[Saved data entries]
▼
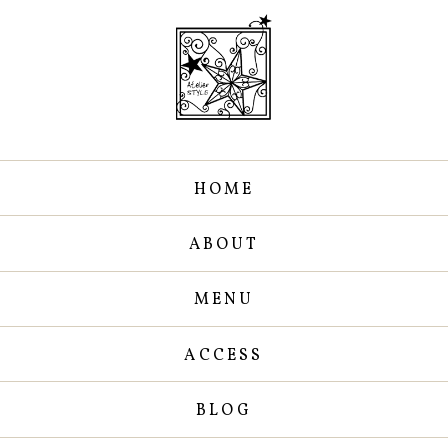
HOME
ABOUT
MENU
ACCESS
BLOG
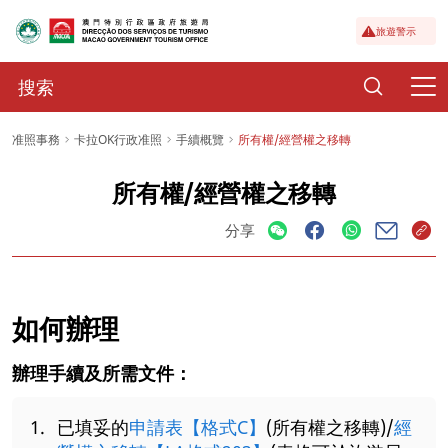
旅遊警示
准照事務
卡拉OK行政准照
手續概覽
所有權/經營權之移轉
所有權/經營權之移轉
分享
如何辦理
辦理手續及所需文件：
已填妥的
申請表【格式C】
(所有權之移轉)/
經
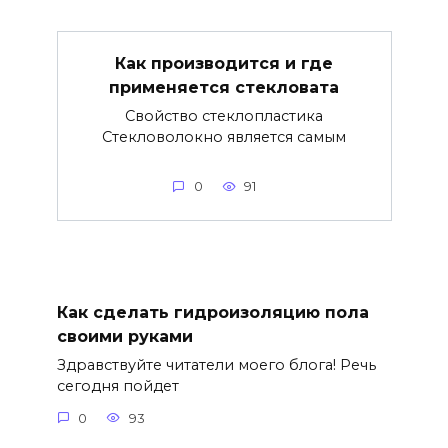
Как производится и где
применяется стекловата
Свойство стеклопластика
Стекловолокно является самым
0
91
Как сделать гидроизоляцию пола
своими руками
Здравствуйте читатели моего блога! Речь
сегодня пойдет
0
93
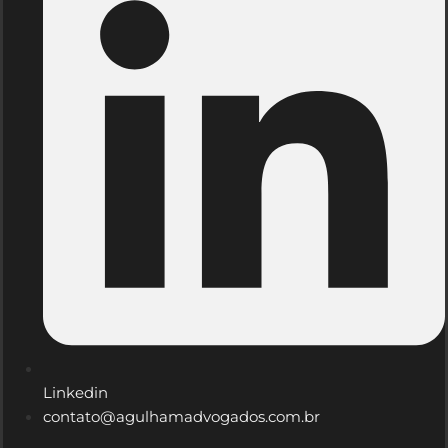
Linkedin
contato@agulhamadvogados.com.br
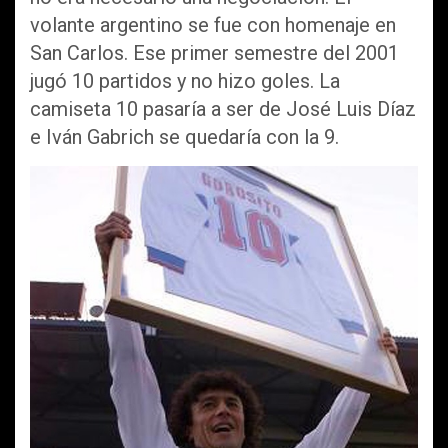
volante argentino se fue con homenaje en
San Carlos. Ese primer semestre del 2001
jugó 10 partidos y no hizo goles. La
camiseta 10 pasaría a ser de José Luis Díaz
e Iván Gabrich se quedaría con la 9.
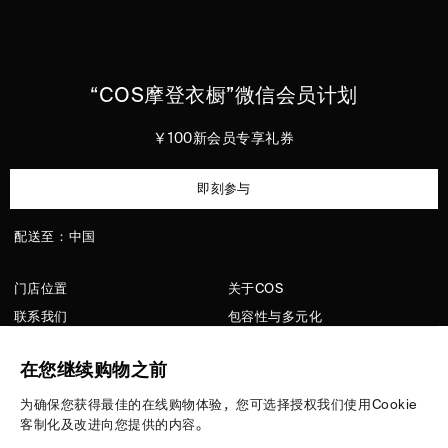
“
COS
摩登衣橱”微信会员计划
￥100新会员专享礼券
即刻参与
配送至：中国
门店位置
关于COS
联系我们
包容性与多元化
顾客服务
洗护指南
在您继续购物之前
隐私政策
招聘
配送信息
媒体
为确保您获得最佳的在线购物体验，您可选择授权我们使用Cookie
客制化及改进向您提供的内容。
版型指南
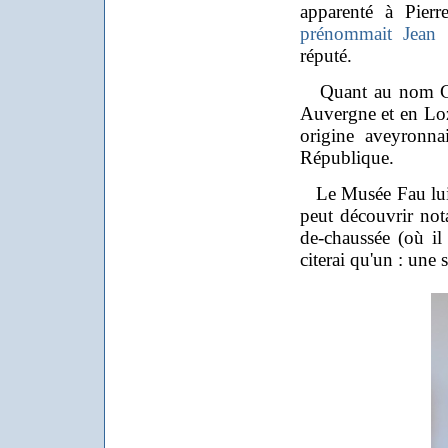
apparenté à Pierr
prénommait Jean
o
réputé.
Quant au nom Chir
Auvergne et en Lozè
origine aveyronna
République.
Le Musée Fau lui re
peut découvrir no
de-chaussée (où il 
citerai qu'un : une 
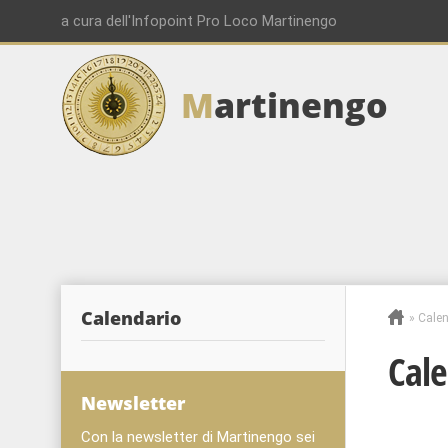
a cura dell'Infopoint Pro Loco Martinengo
M
artinengo
Calendario
»
Calen
Cale
Newsletter
Con la newsletter di Martinengo sei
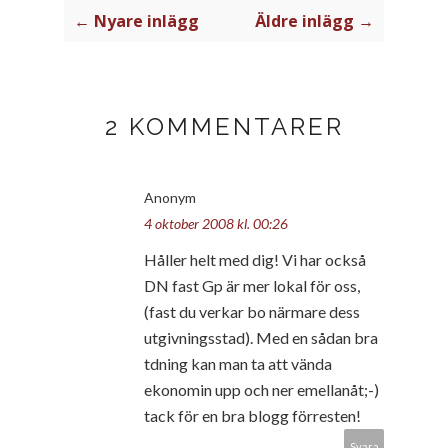
← Nyare inlägg
Äldre inlägg →
2 KOMMENTARER
Anonym
4 oktober 2008 kl. 00:26
Håller helt med dig! Vi har också
DN fast Gp är mer lokal för oss,
(fast du verkar bo närmare dess
utgivningsstad). Med en sådan bra
tdning kan man ta att vända
ekonomin upp och ner emellanåt;-)
tack för en bra blogg förresten!
Svara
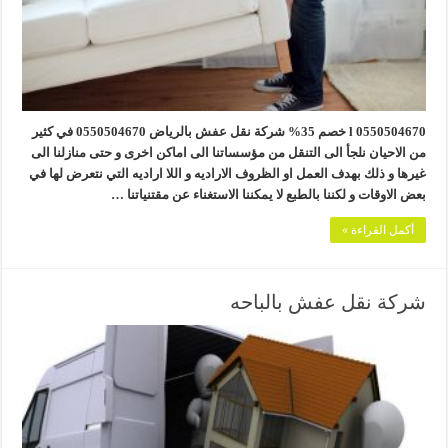
0550504670 l خصم 35% شركة نقل عفش بالرياض 0550504670 في كثير
من الاحيان نلجأ الى التنقل من مؤسساتنا الى اماكن اخرى و حتى منازلنا الى
غيرها و ذلك بهدف العمل او الظروف الاراديه و اللا اراديه التي نتعرض لها في
بعض الاوقات و لكننا بالطبع لا يمكننا الاستغناء عن مقتنياتنا …
أكمل القراءة »
شركة نقل عفش بالباحه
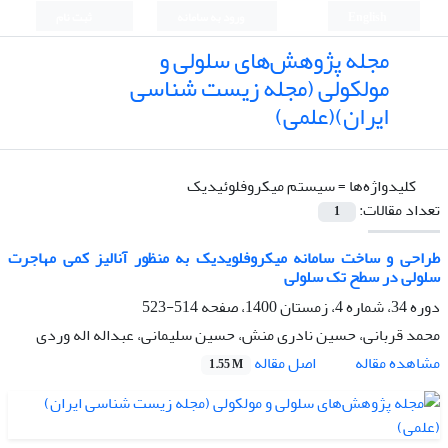
English
ورود به سامانه
ثبت نام
مجله پژوهش‌های سلولی و
مولکولی (مجله زیست شناسی
ایران)(علمی)
کلیدواژه‌ها =
سیستم میکروفلوئیدیک
تعداد مقالات:
1
طراحی و ساخت سامانه میکروفلویدیک به منظور آنالیز کمی مهاجرت
سلولی در سطح تک سلولی
دوره 34، شماره 4، زمستان 1400، صفحه
514-523
محمد قربانی، حسین نادری منش، حسین سلیمانی، عبداله اله وردی
اصل مقاله
مشاهده مقاله
1.55 M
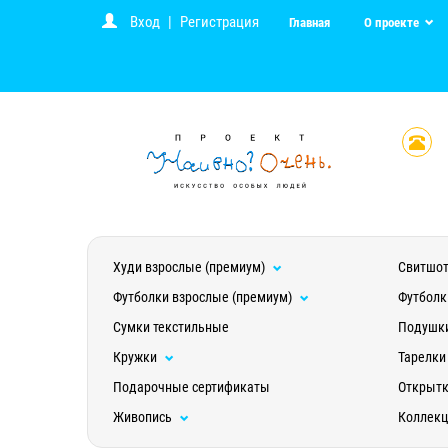
Вход
|
Регистрация
Главная
О проекте
Худи взрослые (премиум)
Свитшот
Футболки взрослые (премиум)
Футболк
Сумки текстильные
Подушк
Кружки
Тарелки
Подарочные сертификаты
Открыт
Живопись
Коллек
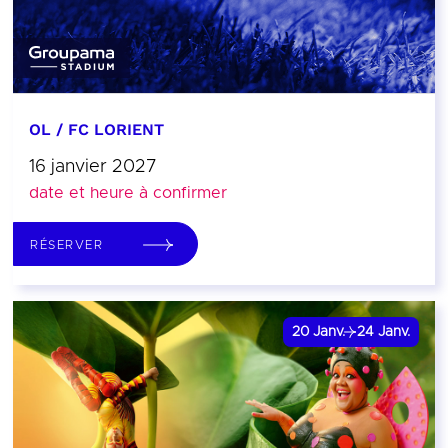
OL / FC LORIENT
16 janvier 2027
date et heure à confirmer
RÉSERVER
20
Janv.
24
Janv.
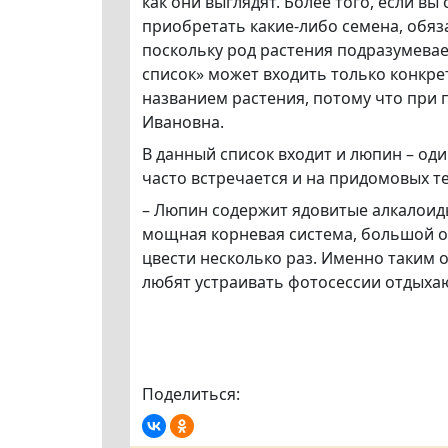
как они выглядят. Более того, если в
приобретать какие-либо семена, обяз
поскольку род растения подразумевае
список» может входить только конкре
названием растения, потому что при 
Ивановна.
В данный список входит и люпин – од
часто встречается и на придомовых т
– Люпин содержит ядовитые алкалоид
мощная корневая система, большой о
цвести несколько раз. Именно таким 
любят устраивать фотосессии отдыха
Поделиться:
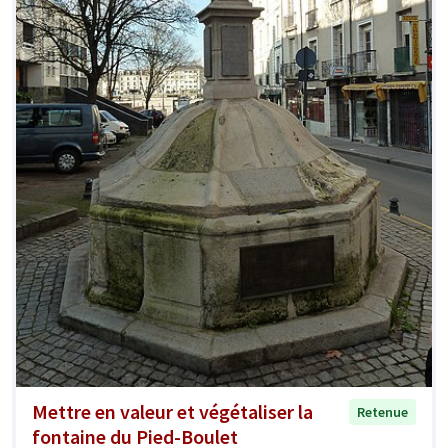
Mettre en valeur et végétaliser la
Retenue
fontaine du Pied-Boulet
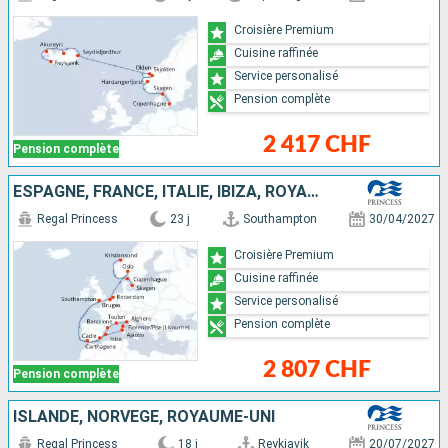
Croisière Premium
Cuisine raffinée
Service personalisé
Pension complète
2 417 CHF
Pension complète
ESPAGNE, FRANCE, ITALIE, IBIZA, ROYAUME-UNI, BELGIQUE, PAYS-BAS, NORVÈGE, DANEMARK
Regal Princess
23 j
Southampton
30/04/2027
Croisière Premium
Cuisine raffinée
Service personalisé
Pension complète
2 807 CHF
Pension complète
ISLANDE, NORVÈGE, ROYAUME-UNI
Regal Princess
18 j
Reykjavik
20/07/2027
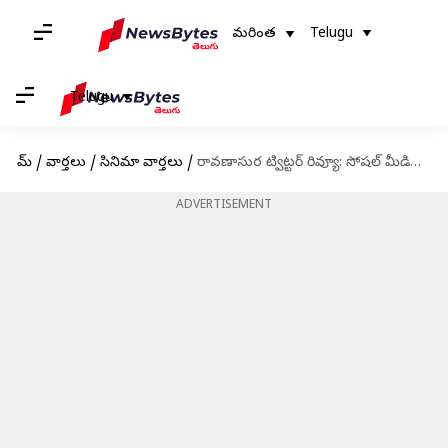
మరింత
Telugu
Telugu
హోమ్
/
వార్తలు
/
సినిమా వార్తలు
/
రావణాసుర ట్విట్టర్ రివ్యూ: సోషల్ మీడియా వేదికగా నెటిజన్ల రియాక్షన్ ఎలా ఉందంటే
ADVERTISEMENT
▲
Exercise directions
Report every line of the records that contains the string "شركة", copying each such line in full. Case counts.

Exercise answer
0550504670 l خصم 35% شركة نقل عفش بالرياض 0550504670 في كثير
شركة نقل عفش بالباحه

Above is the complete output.